◆ Written request
Please reproduce the dispatch on driving in Bolivia word for word, everything from "Last week I" down to "mind:  driving in Bolivia.".

## Start Supplied text

Saturday, February 19, 2011

Dispatch From Cochabamba Driving Bolivia By CHELLIS GLENDINNING


Last week I got caught in a flash flood in the streets of Quillacollo AND abloqueo/road-block thrown up by transportistas demanding a better chunk of pay– both at the same time.  So -- after an hour of going nowhere, brown water lapping at my engine, and now stuck back in the casita at El Planeta de Luz with the rain pounding the tin roof – I this is clearly the time to tell you about something that’s been on my mind:  driving in Bolivia.

It’s different.  To begin, a quite urgent taxista in La Paz asked me if people actually obey traffic laws in the EE.UU.  A crucial tip-off was buried in this question.

## End Supplied text
## Start Record set

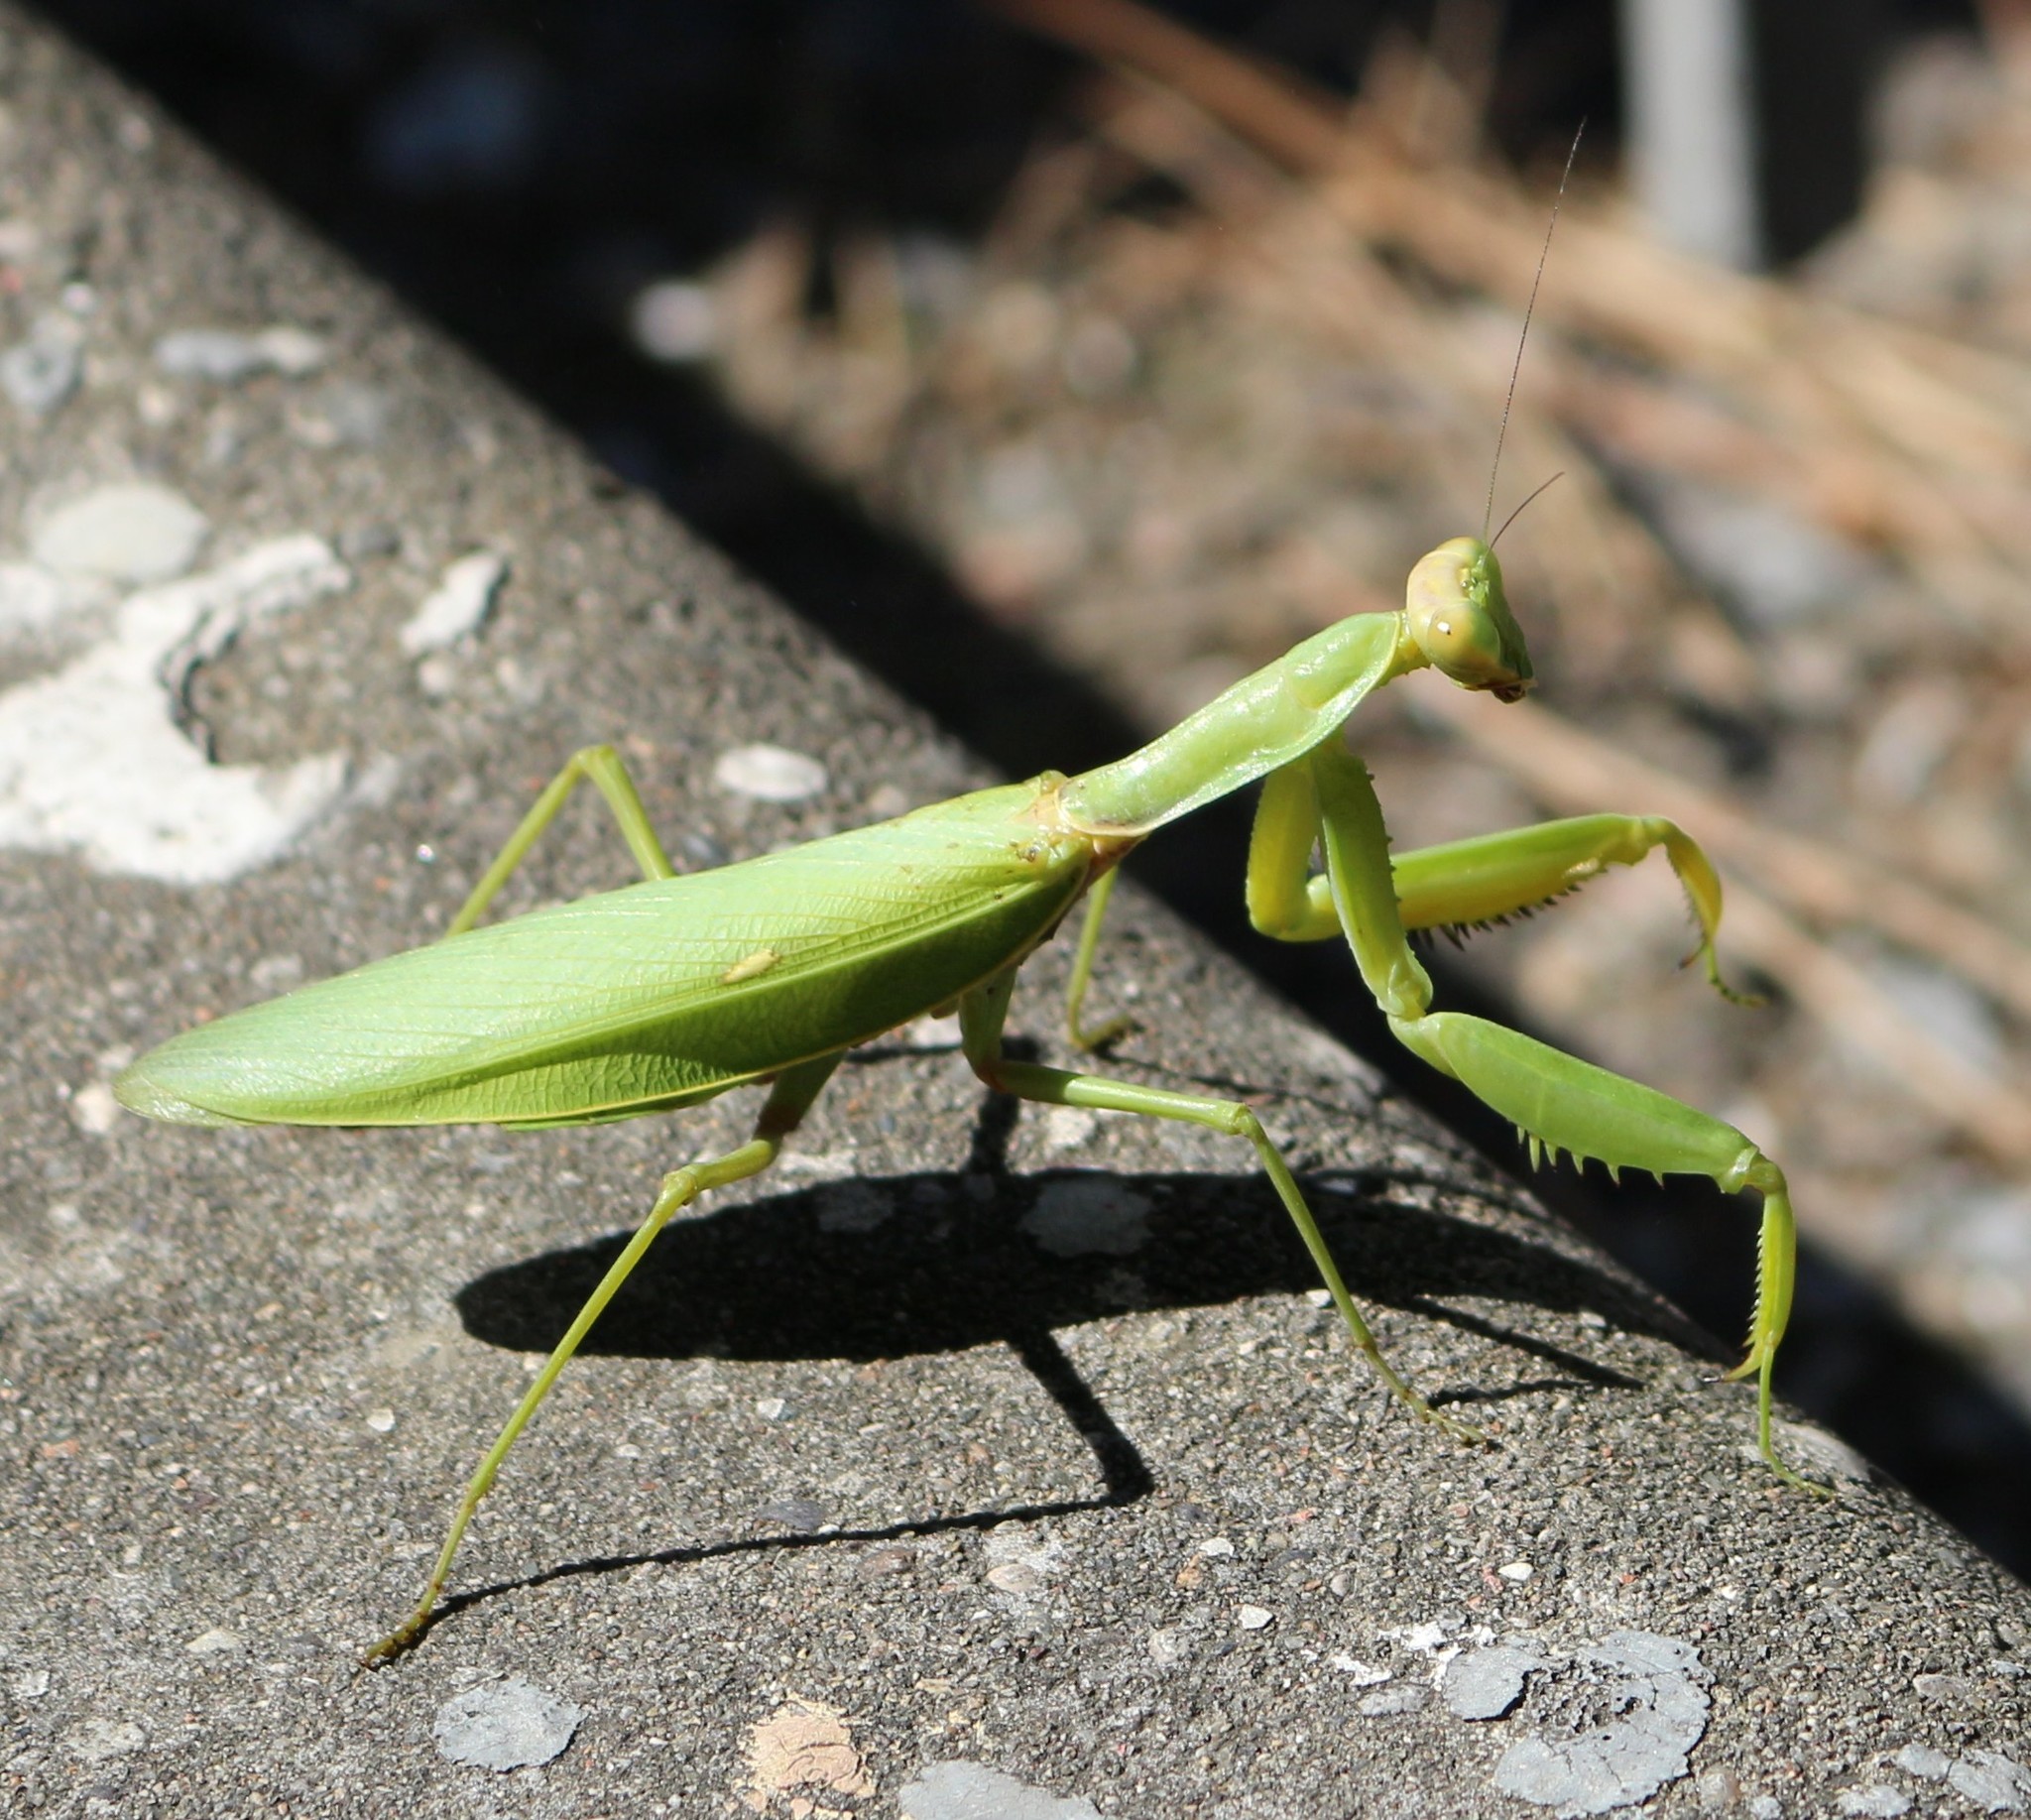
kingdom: Animalia
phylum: Arthropoda
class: Insecta
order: Mantodea
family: Mantidae
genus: Hierodula
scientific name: Hierodula transcaucasica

## End Record set

◆ Solution to this task
Last week I got caught in a flash flood in the streets of Quillacollo AND abloqueo/road-block thrown up by transportistas demanding a better chunk of pay– both at the same time.  So -- after an hour of going nowhere, brown water lapping at my engine, and now stuck back in the casita at El Planeta de Luz with the rain pounding the tin roof – I this is clearly the time to tell you about something that’s been on my mind:  driving in Bolivia.